EXERCISE REQUIREMENTS — Of all the lines in these entries, count those that contain "success" and give only the total.

=== AVAILABLE DATA ===

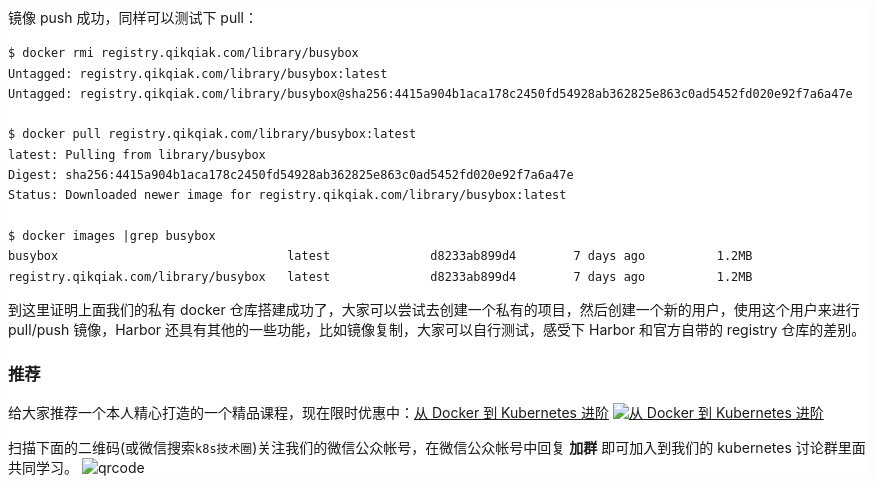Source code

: 
镜像 push 成功，同样可以测试下 pull：
```shell
$ docker rmi registry.qikqiak.com/library/busybox
Untagged: registry.qikqiak.com/library/busybox:latest
Untagged: registry.qikqiak.com/library/busybox@sha256:4415a904b1aca178c2450fd54928ab362825e863c0ad5452fd020e92f7a6a47e

$ docker pull registry.qikqiak.com/library/busybox:latest
latest: Pulling from library/busybox
Digest: sha256:4415a904b1aca178c2450fd54928ab362825e863c0ad5452fd020e92f7a6a47e
Status: Downloaded newer image for registry.qikqiak.com/library/busybox:latest

$ docker images |grep busybox
busybox                                latest              d8233ab899d4        7 days ago          1.2MB
registry.qikqiak.com/library/busybox   latest              d8233ab899d4        7 days ago          1.2MB
```

到这里证明上面我们的私有 docker 仓库搭建成功了，大家可以尝试去创建一个私有的项目，然后创建一个新的用户，使用这个用户来进行 pull/push 镜像，Harbor 还具有其他的一些功能，比如镜像复制，大家可以自行测试，感受下 Harbor 和官方自带的 registry 仓库的差别。

### 推荐
给大家推荐一个本人精心打造的一个精品课程，现在限时优惠中：[从 Docker 到 Kubernetes 进阶](https://youdianzhishi.com/course/6n8xd6/)
[![从 Docker 到 Kubernetes 进阶](http://sdn.haimaxy.com/covers/2018/4/21/c4082e0f09c746aa848279a2567cffed.png)](https://youdianzhishi.com/course/6n8xd6/)

扫描下面的二维码(或微信搜索`k8s技术圈`)关注我们的微信公众帐号，在微信公众帐号中回复 **加群** 即可加入到我们的 kubernetes 讨论群里面共同学习。
![qrcode](https://www.qikqiak.com/img/posts/qrcode_for_gh_d6dd87b6ceb4_430.jpg)
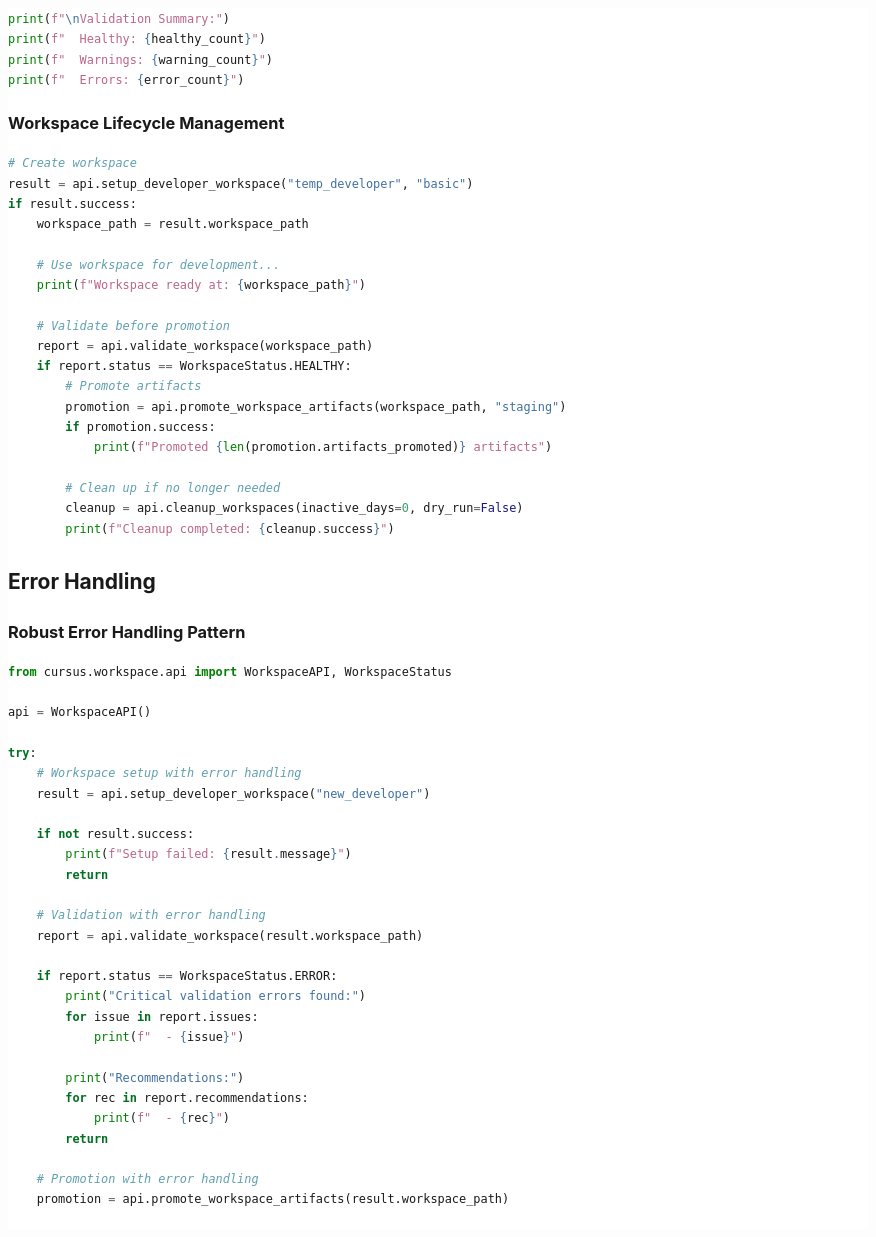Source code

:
 ```python
print(f"\nValidation Summary:")
print(f"  Healthy: {healthy_count}")
print(f"  Warnings: {warning_count}")
print(f"  Errors: {error_count}")
```

### Workspace Lifecycle Management

```python
# Create workspace
result = api.setup_developer_workspace("temp_developer", "basic")
if result.success:
    workspace_path = result.workspace_path
    
    # Use workspace for development...
    print(f"Workspace ready at: {workspace_path}")
    
    # Validate before promotion
    report = api.validate_workspace(workspace_path)
    if report.status == WorkspaceStatus.HEALTHY:
        # Promote artifacts
        promotion = api.promote_workspace_artifacts(workspace_path, "staging")
        if promotion.success:
            print(f"Promoted {len(promotion.artifacts_promoted)} artifacts")
        
        # Clean up if no longer needed
        cleanup = api.cleanup_workspaces(inactive_days=0, dry_run=False)
        print(f"Cleanup completed: {cleanup.success}")
```

## Error Handling

### Robust Error Handling Pattern

```python
from cursus.workspace.api import WorkspaceAPI, WorkspaceStatus

api = WorkspaceAPI()

try:
    # Workspace setup with error handling
    result = api.setup_developer_workspace("new_developer")
    
    if not result.success:
        print(f"Setup failed: {result.message}")
        return
    
    # Validation with error handling
    report = api.validate_workspace(result.workspace_path)
    
    if report.status == WorkspaceStatus.ERROR:
        print("Critical validation errors found:")
        for issue in report.issues:
            print(f"  - {issue}")
        
        print("Recommendations:")
        for rec in report.recommendations:
            print(f"  - {rec}")
        return
    
    # Promotion with error handling
    promotion = api.promote_workspace_artifacts(result.workspace_path)
    
```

===

OUTPUT BELOW — 4